South Korea Recovers 320.8 BTC from 2018–2021 Seizure, Sells for ₩31.6B After Phishing Theft
South Korea’s Gwangju District Prosecutors’ Office recovered 320.8 BTC seized in probes between 2018 and 2021 after the wallet manager fell for a 2025 phishing site that exposed the wallet recovery phrase. The theft was not noticed until an internal review in December; investigators then tracked unusual movement and coordinated promptly with major exchanges to freeze flagged accounts and block liquidity paths. With liquidation routes closed, the attacker returned the full amount. Between February 24 and March 6 prosecutors sold the recovered Bitcoin in batches, converting it to 31.6 billion KRW (about $21.5 million) and remitting proceeds to the national treasury. Authorities continue tracing transactions and investigating the perpetrator. The incident triggered a nationwide review that uncovered further custody failures: 22 BTC have been missing from a Seoul Gangnam police cold wallet since 2021, and the national tax agency reportedly leaked a mnemonic leading to the transfer of 4,000,000 PRTG tokens.

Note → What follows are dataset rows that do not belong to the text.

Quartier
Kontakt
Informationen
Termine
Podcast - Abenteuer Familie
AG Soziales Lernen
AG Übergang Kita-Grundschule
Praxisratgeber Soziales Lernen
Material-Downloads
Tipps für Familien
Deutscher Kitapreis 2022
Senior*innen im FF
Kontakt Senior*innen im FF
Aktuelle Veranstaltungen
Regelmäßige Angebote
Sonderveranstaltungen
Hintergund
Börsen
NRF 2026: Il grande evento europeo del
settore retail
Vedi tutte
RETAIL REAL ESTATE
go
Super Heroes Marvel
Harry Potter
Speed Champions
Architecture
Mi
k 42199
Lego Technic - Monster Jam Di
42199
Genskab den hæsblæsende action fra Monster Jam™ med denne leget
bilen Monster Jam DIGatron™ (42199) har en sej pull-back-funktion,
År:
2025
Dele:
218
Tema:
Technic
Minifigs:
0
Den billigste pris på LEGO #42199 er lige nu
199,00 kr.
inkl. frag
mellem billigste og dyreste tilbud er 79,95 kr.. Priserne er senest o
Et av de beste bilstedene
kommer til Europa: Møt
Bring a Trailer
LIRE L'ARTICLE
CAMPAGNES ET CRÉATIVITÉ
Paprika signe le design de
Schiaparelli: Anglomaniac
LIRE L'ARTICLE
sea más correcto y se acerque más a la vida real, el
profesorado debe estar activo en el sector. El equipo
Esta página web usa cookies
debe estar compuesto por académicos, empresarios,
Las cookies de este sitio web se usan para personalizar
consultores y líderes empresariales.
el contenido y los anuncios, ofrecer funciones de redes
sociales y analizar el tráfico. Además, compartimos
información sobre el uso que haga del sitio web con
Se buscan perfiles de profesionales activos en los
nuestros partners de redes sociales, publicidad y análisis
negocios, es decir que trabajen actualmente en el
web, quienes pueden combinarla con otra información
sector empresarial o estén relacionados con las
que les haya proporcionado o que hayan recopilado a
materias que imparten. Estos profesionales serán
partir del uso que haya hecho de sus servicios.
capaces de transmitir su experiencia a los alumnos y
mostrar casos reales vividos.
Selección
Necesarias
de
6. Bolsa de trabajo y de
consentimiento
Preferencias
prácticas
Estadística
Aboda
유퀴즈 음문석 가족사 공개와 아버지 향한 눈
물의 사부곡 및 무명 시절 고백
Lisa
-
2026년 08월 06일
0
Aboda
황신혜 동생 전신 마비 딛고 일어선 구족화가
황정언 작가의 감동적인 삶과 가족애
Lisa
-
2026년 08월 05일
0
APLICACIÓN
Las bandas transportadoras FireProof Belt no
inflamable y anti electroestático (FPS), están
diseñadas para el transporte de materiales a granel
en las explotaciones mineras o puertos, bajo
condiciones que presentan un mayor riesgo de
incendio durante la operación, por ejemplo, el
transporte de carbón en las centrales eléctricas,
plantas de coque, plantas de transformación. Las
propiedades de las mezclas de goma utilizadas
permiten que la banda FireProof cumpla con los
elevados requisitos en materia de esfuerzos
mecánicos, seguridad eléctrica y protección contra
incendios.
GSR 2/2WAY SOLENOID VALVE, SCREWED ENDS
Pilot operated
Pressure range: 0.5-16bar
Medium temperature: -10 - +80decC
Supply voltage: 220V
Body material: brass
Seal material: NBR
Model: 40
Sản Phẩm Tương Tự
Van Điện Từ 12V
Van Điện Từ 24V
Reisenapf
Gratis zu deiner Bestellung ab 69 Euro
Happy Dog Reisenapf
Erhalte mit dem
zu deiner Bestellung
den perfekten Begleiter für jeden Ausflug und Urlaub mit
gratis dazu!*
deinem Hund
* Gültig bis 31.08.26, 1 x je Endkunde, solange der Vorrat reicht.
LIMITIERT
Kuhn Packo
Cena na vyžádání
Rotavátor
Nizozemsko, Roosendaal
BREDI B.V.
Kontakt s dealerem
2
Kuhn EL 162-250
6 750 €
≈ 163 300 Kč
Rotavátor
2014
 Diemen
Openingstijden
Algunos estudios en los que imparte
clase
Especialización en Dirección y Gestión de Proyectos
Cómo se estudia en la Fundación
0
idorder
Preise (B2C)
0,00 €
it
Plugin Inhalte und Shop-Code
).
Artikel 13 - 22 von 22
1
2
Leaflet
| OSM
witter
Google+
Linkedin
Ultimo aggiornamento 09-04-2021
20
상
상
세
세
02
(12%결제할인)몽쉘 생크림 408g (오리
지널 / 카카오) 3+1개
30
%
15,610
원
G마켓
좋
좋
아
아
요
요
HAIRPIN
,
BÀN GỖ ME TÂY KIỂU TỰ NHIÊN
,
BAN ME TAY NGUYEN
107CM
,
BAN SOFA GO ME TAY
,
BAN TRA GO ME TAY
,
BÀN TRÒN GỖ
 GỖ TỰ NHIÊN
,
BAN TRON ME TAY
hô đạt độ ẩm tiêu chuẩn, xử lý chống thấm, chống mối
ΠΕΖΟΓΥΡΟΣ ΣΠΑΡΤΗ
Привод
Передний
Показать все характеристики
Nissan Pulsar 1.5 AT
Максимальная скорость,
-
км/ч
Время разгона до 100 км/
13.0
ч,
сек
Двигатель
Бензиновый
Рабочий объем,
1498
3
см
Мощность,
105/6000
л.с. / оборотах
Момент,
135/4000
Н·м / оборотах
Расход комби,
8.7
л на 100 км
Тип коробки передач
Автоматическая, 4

The events have drawn public criticism of government wallet security and prompted calls for standardized custodial safeguards. Key implications for traders: the recovery and coordinated exchange freezes demonstrate effective exchange cooperation and forensic tracing, while repeated custody lapses in government bodies raise persistent operational risk concerns for seized-asset handling.
Neutral
The recovered 320.8 BTC being returned and sold reduces immediate supply-side pressure and removes a large, uncertain overhang that might have weighed on BTC price — a neutral to slightly bullish technical effect. However, because the coins were seized assets, their sale into fiat (₩31.6B) already converted much of that potential selling pressure into treasury funds rather than continued market dumps; the orderly, batch sales between Feb 24 and Mar 6 limited market disruption. Exchange cooperation and effective forensics reduce systemic risk by demonstrating authorities can constrain illicit flows, which supports market confidence. Offsetting this, repeated custody failures in government bodies (missing 22 BTC, leaked mnemonic and PRTG loss) highlight operational risk and governance concerns that can erode trust in institutional handling of crypto assets. Overall, the net price impact on BTC is likely neutral: short-term volatility around the recovery and sale was contained, and the long-term effect depends on reforms to custody practices and whether such lapses continue to occur.